The Central Bank of Nigeria (CBN) has issued a stringent circular, directing all banks, non-bank financial institutions (NBFI), and other financial institutions to immediately identify and close accounts associated with cryptocurrency transactions or exchanges. This directive marks a significant setback for the burgeoning crypto industry in Nigeria, effectively allowing for the shutdown of any Nigerian's account involved in cryptocurrency operations. The CBN has warned of severe sanctions for any breach of this new order, underscoring the seriousness of its stance.

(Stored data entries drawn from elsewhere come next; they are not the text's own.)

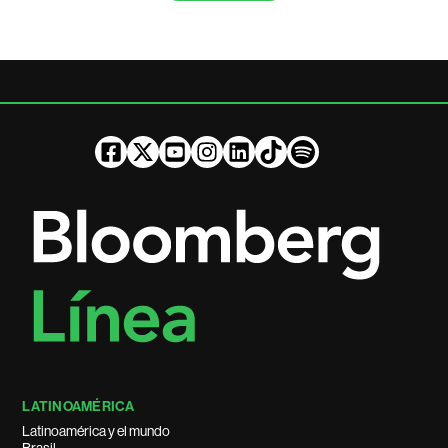
LATINOAMÉRICA
Latinoamérica y el mundo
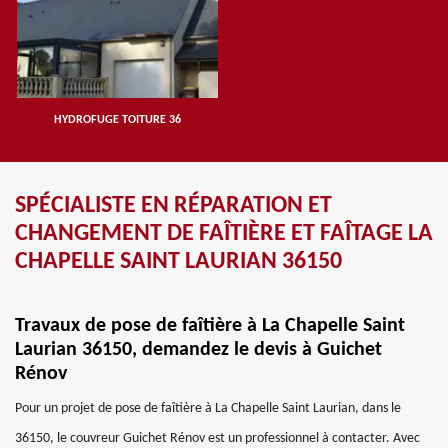
HYDROFUGE TOITURE 36
SPÉCIALISTE EN RÉPARATION ET
CHANGEMENT DE FAÎTIÈRE ET FAÎTAGE LA
CHAPELLE SAINT LAURIAN 36150
Travaux de pose de faîtière à La Chapelle Saint
Laurian 36150, demandez le devis à Guichet
Rénov
Pour un projet de pose de faîtière à La Chapelle Saint Laurian, dans le
36150, le couvreur Guichet Rénov est un professionnel à contacter. Avec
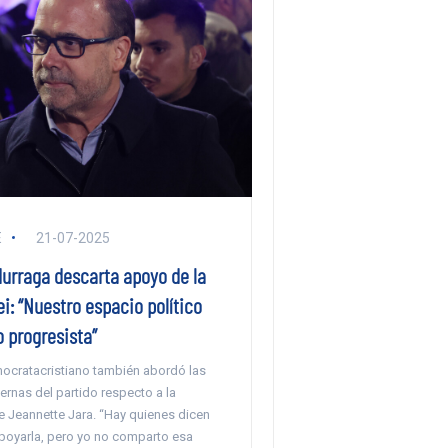
E
21-07-2025
durraga descarta apoyo de la
i: “Nuestro espacio político
o progresista”
mocratacristiano también abordó las
ternas del partido respecto a la
e Jeannette Jara. “Hay quienes dicen
poyarla, pero yo no comparto esa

This impactful development unfolds against a backdrop of surging cryptocurrency adoption across Nigeria. The country has witnessed a remarkable increase in individuals making transactions, investments, and fund transfers using digital currencies. Last year, Arcade Research notably ranked Nigeria as the fifth globally in cryptocurrency ownership and usage, with approximately 11% of its internet subscribers engaging with cryptocurrencies. Furthermore, Coinmarketcap placed Nigeria among the top nine countries worldwide for crypto growth, underscoring the widespread embrace of digital assets despite official skepticism.

Despite this evident crypto boom, the Nigerian government has consistently refused to grant official recognition to cryptocurrencies as a legitimate form of money. As far back as 2017, the CBN had cautioned banks and the public that cryptocurrencies like Bitcoin were neither licensed nor regulated, warning users of potential financial losses without legal recourse, as they were not protected by Nigerian law. However, the continuous growth in trust and usage of cryptocurrencies led many Nigerians to disregard these warnings, driven by the perceived benefits and increasing confidence in digital assets.

A brief glimmer of hope emerged last year when the Nigerian Securities and Exchange Commission (SEC) initiated efforts to establish a framework for the regulation of digital assets and local crypto exchanges. This move suggested a potential shift towards following countries like South Africa in regulating the crypto space. However, the latest CBN directive represents a stark reversal, indicating a governmental pivot towards prohibition rather than regulation. This shutdown approach is a direct attempt to curb Nigerians' involvement in cryptocurrency dealings, completely contradicting previous expectations of a structured regulatory environment.

The new directive poses immediate challenges for Nigerian cryptocurrency platforms, such as Bundle and Yellow Card, who now face uncertainty regarding the precise implications for their operations. The most apparent consequence is the likely inability to process crypto transactions within the country. While domestic platforms grapple with these restrictions, Nigerians may still explore options through foreign crypto exchanges to circumvent the foreseeable negative impacts of the CBN's stringent new law. In essence, the CBN has moved from a largely hands-off stance to a decisive, prohibitory approach in addressing the cryptocurrency question, opting for a complete shutdown instead of the regulation many stakeholders had advocated for.